───── ИСХОДНЫЕ ДАННЫЕ ─────
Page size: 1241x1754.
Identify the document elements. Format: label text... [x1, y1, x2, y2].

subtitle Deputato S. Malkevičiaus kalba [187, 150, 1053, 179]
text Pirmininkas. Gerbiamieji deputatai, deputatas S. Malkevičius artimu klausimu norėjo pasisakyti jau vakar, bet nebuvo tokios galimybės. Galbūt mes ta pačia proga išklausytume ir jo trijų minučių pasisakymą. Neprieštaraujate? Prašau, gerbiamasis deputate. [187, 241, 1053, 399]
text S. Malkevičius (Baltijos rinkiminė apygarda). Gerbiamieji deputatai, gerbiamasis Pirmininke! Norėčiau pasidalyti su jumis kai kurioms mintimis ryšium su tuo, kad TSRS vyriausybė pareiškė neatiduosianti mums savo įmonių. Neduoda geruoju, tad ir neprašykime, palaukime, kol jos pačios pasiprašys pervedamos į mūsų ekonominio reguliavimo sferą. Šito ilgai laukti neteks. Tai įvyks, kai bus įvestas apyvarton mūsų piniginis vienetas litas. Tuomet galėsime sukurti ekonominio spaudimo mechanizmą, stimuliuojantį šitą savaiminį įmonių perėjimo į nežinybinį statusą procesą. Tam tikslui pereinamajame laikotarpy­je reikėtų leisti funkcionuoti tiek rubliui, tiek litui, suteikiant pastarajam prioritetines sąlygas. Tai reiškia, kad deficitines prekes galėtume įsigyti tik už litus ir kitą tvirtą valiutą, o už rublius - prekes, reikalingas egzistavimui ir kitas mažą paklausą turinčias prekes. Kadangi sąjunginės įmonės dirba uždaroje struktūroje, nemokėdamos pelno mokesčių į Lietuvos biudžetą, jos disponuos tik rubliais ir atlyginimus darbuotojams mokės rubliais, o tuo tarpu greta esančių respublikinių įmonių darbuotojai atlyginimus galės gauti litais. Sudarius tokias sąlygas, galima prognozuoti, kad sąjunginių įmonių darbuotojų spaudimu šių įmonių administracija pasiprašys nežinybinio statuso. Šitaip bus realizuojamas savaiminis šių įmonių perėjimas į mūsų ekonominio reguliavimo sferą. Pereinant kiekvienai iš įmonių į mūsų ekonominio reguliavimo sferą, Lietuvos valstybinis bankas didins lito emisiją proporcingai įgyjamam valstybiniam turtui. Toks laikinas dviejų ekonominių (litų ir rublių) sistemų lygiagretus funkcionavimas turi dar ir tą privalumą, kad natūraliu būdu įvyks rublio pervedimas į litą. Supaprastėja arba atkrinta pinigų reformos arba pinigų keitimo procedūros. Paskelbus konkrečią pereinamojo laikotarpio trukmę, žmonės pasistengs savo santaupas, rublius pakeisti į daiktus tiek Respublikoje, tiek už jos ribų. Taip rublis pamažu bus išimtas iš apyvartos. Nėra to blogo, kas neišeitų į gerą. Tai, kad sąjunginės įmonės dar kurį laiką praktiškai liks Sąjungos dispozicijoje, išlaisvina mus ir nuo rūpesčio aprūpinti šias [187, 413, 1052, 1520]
─────
УСЛОВИЕ ЗАДАЧИ
Собери из записей выше все строки, в которых встречается слово «Deputato». Регистр букв учитывается.

РЕЗУЛЬТАТ ЗАДАНИЯ
subtitle Deputato S. Malkevičiaus kalba [187, 150, 1053, 179]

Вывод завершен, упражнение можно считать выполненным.